_AIM_. Set down each entry exactly as given; pictures should not appear in the copy.

_INFORMATION SUPPLIED_.
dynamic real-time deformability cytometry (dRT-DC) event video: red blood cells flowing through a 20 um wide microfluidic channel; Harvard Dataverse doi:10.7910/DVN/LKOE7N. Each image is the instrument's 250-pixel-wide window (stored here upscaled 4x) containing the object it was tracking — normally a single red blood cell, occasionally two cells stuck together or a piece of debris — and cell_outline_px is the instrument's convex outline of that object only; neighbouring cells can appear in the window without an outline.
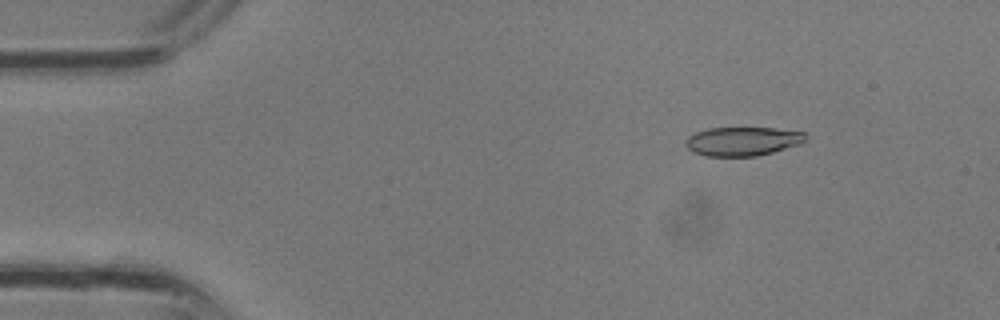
{"species": "common noctule bat (a hibernating species)", "species_latin": "Nyctalus noctula", "temperature_condition": "room temperature", "stored_images_in_passage": 34, "camera_frame_rate_fps": 3000, "um_per_image_px": 0.085, "animal": {"sex": "male", "body_mass_g": 13.3}, "frame": {"image": 1, "passage_image": 5, "time_ms": 1.333, "image_size_px": [1000, 320], "cell_outline_px": [[808, 136], [804, 140], [796, 144], [772, 152], [756, 156], [708, 156], [692, 152], [684, 144], [684, 140], [688, 136], [696, 132], [708, 128], [772, 128], [804, 132]], "centroid_in_image_um": [63.05, 12.0], "position_along_channel_um": 22.0, "area_um2": 20.0}}
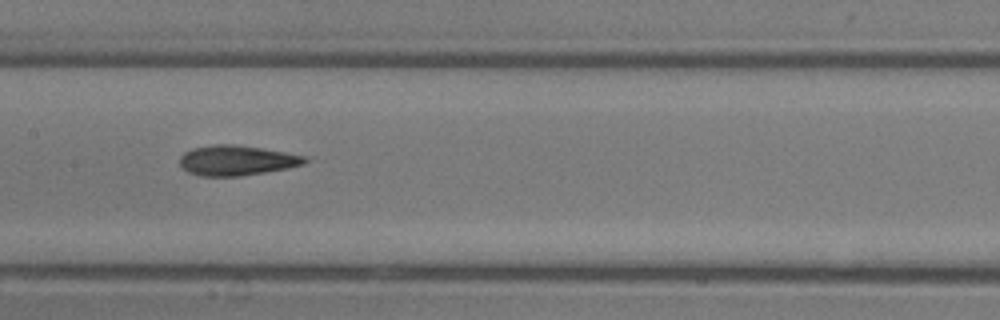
{"frame": {"image": 2, "passage_image": 17, "time_ms": 5.333, "image_size_px": [1000, 320], "cell_outline_px": [[308, 160], [304, 164], [288, 168], [240, 176], [200, 176], [188, 172], [180, 168], [180, 156], [184, 152], [192, 148], [216, 144], [232, 144], [260, 148], [308, 156]], "centroid_in_image_um": [20.09, 13.64], "position_along_channel_um": 187.3, "area_um2": 21.96}}
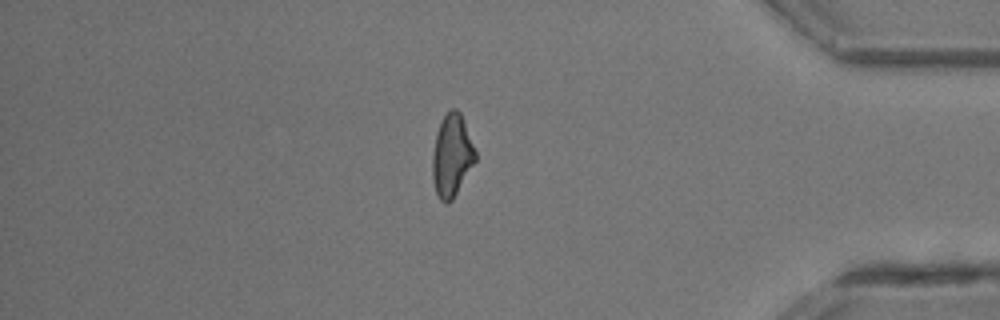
{"frame": {"image": 3, "passage_image": 29, "time_ms": 9.333, "image_size_px": [1000, 320], "cell_outline_px": [[476, 160], [452, 200], [448, 204], [444, 204], [440, 200], [436, 192], [432, 180], [432, 156], [436, 132], [440, 120], [452, 108], [456, 108], [460, 112], [476, 152]], "centroid_in_image_um": [38.38, 13.24], "position_along_channel_um": 396.8, "area_um2": 20.58}}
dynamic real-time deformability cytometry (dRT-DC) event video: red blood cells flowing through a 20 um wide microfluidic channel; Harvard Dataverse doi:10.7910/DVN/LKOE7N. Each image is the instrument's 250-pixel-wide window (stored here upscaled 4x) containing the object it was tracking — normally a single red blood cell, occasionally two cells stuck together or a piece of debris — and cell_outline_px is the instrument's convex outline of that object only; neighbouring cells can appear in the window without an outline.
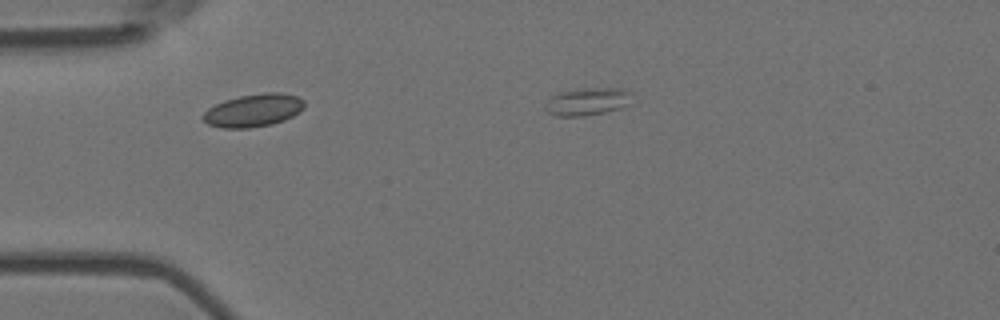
{"species": "Egyptian fruit bat (a non-hibernating species)", "species_latin": "Rousettus aegyptiacus", "temperature_condition": "room temperature", "stored_images_in_passage": 2, "camera_frame_rate_fps": 3000, "um_per_image_px": 0.085, "animal": {"sex": "female"}, "frame": {"image": 1, "passage_image": 1, "time_ms": 0.0, "image_size_px": [1000, 320], "cell_outline_px": [[304, 108], [300, 112], [284, 120], [272, 124], [248, 128], [224, 128], [208, 124], [200, 116], [208, 108], [224, 100], [240, 96], [264, 92], [280, 92], [296, 96], [304, 100]], "centroid_in_image_um": [21.54, 9.38], "position_along_channel_um": 63.5, "area_um2": 19.42}}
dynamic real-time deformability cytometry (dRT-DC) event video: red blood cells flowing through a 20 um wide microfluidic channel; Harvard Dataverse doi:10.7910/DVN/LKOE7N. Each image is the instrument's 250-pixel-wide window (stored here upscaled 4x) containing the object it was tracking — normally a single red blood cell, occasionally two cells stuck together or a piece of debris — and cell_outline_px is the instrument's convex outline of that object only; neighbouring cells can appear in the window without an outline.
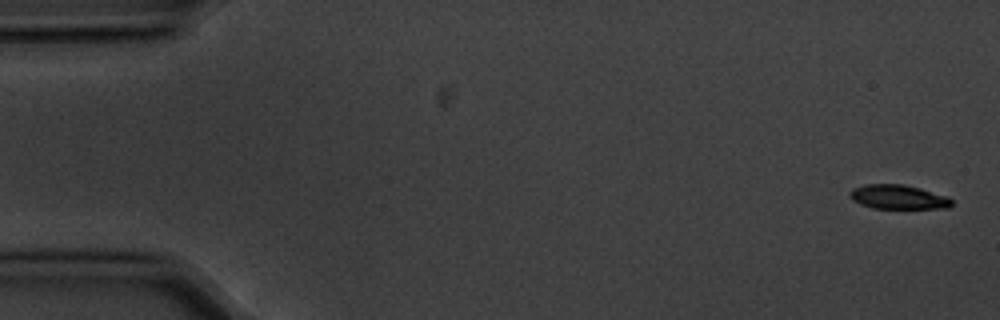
{"species": "common noctule bat (a hibernating species)", "species_latin": "Nyctalus noctula", "temperature_condition": "cold", "stored_images_in_passage": 6, "camera_frame_rate_fps": 3000, "um_per_image_px": 0.085, "animal": {"sex": "male", "body_mass_g": 20.1, "forearm_length_mm": 53.5}, "frame": {"image": 1, "passage_image": 1, "time_ms": 0.0, "image_size_px": [1000, 320], "cell_outline_px": [[952, 204], [948, 208], [872, 208], [860, 204], [852, 200], [848, 196], [848, 192], [852, 188], [864, 184], [904, 184], [920, 188], [948, 196], [952, 200]], "centroid_in_image_um": [76.31, 16.73], "position_along_channel_um": 8.7, "area_um2": 14.57}}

_EXERCISE SOLUTION_.
dynamic real-time deformability cytometry (dRT-DC) event video: red blood cells flowing through a 20 um wide microfluidic channel; Harvard Dataverse doi:10.7910/DVN/LKOE7N. Each image is the instrument's 250-pixel-wide window (stored here upscaled 4x) containing the object it was tracking — normally a single red blood cell, occasionally two cells stuck together or a piece of debris — and cell_outline_px is the instrument's convex outline of that object only; neighbouring cells can appear in the window without an outline.
{"species": "common noctule bat (a hibernating species)", "species_latin": "Nyctalus noctula", "temperature_condition": "room temperature", "stored_images_in_passage": 34, "camera_frame_rate_fps": 3000, "um_per_image_px": 0.085, "animal": {"sex": "male", "body_mass_g": 13.3}, "frame": {"image": 1, "passage_image": 5, "time_ms": 1.333, "image_size_px": [1000, 320], "cell_outline_px": [[808, 136], [804, 140], [796, 144], [772, 152], [756, 156], [708, 156], [692, 152], [684, 144], [684, 140], [688, 136], [696, 132], [708, 128], [772, 128], [804, 132]], "centroid_in_image_um": [63.05, 12.0], "position_along_channel_um": 22.0, "area_um2": 20.0}}
{"frame": {"image": 2, "passage_image": 17, "time_ms": 5.333, "image_size_px": [1000, 320], "cell_outline_px": [[308, 160], [304, 164], [288, 168], [240, 176], [200, 176], [188, 172], [180, 168], [180, 156], [184, 152], [192, 148], [216, 144], [232, 144], [260, 148], [308, 156]], "centroid_in_image_um": [20.09, 13.64], "position_along_channel_um": 187.3, "area_um2": 21.96}}
{"frame": {"image": 3, "passage_image": 29, "time_ms": 9.333, "image_size_px": [1000, 320], "cell_outline_px": [[476, 160], [452, 200], [448, 204], [444, 204], [440, 200], [436, 192], [432, 180], [432, 156], [436, 132], [440, 120], [452, 108], [456, 108], [460, 112], [476, 152]], "centroid_in_image_um": [38.38, 13.24], "position_along_channel_um": 396.8, "area_um2": 20.58}}
dynamic real-time deformability cytometry (dRT-DC) event video: red blood cells flowing through a 20 um wide microfluidic channel; Harvard Dataverse doi:10.7910/DVN/LKOE7N. Each image is the instrument's 250-pixel-wide window (stored here upscaled 4x) containing the object it was tracking — normally a single red blood cell, occasionally two cells stuck together or a piece of debris — and cell_outline_px is the instrument's convex outline of that object only; neighbouring cells can appear in the window without an outline.
{"species": "Egyptian fruit bat (a non-hibernating species)", "species_latin": "Rousettus aegyptiacus", "temperature_condition": "room temperature", "stored_images_in_passage": 2, "camera_frame_rate_fps": 3000, "um_per_image_px": 0.085, "animal": {"sex": "female"}, "frame": {"image": 1, "passage_image": 1, "time_ms": 0.0, "image_size_px": [1000, 320], "cell_outline_px": [[304, 108], [300, 112], [284, 120], [272, 124], [248, 128], [224, 128], [208, 124], [200, 116], [208, 108], [224, 100], [240, 96], [264, 92], [280, 92], [296, 96], [304, 100]], "centroid_in_image_um": [21.54, 9.38], "position_along_channel_um": 63.5, "area_um2": 19.42}}
dynamic real-time deformability cytometry (dRT-DC) event video: red blood cells flowing through a 20 um wide microfluidic channel; Harvard Dataverse doi:10.7910/DVN/LKOE7N. Each image is the instrument's 250-pixel-wide window (stored here upscaled 4x) containing the object it was tracking — normally a single red blood cell, occasionally two cells stuck together or a piece of debris — and cell_outline_px is the instrument's convex outline of that object only; neighbouring cells can appear in the window without an outline.
{"species": "common noctule bat (a hibernating species)", "species_latin": "Nyctalus noctula", "temperature_condition": "cold", "stored_images_in_passage": 6, "camera_frame_rate_fps": 3000, "um_per_image_px": 0.085, "animal": {"sex": "male", "body_mass_g": 20.1, "forearm_length_mm": 53.5}, "frame": {"image": 1, "passage_image": 1, "time_ms": 0.0, "image_size_px": [1000, 320], "cell_outline_px": [[952, 204], [948, 208], [872, 208], [860, 204], [852, 200], [848, 196], [848, 192], [852, 188], [864, 184], [904, 184], [920, 188], [948, 196], [952, 200]], "centroid_in_image_um": [76.31, 16.73], "position_along_channel_um": 8.7, "area_um2": 14.57}}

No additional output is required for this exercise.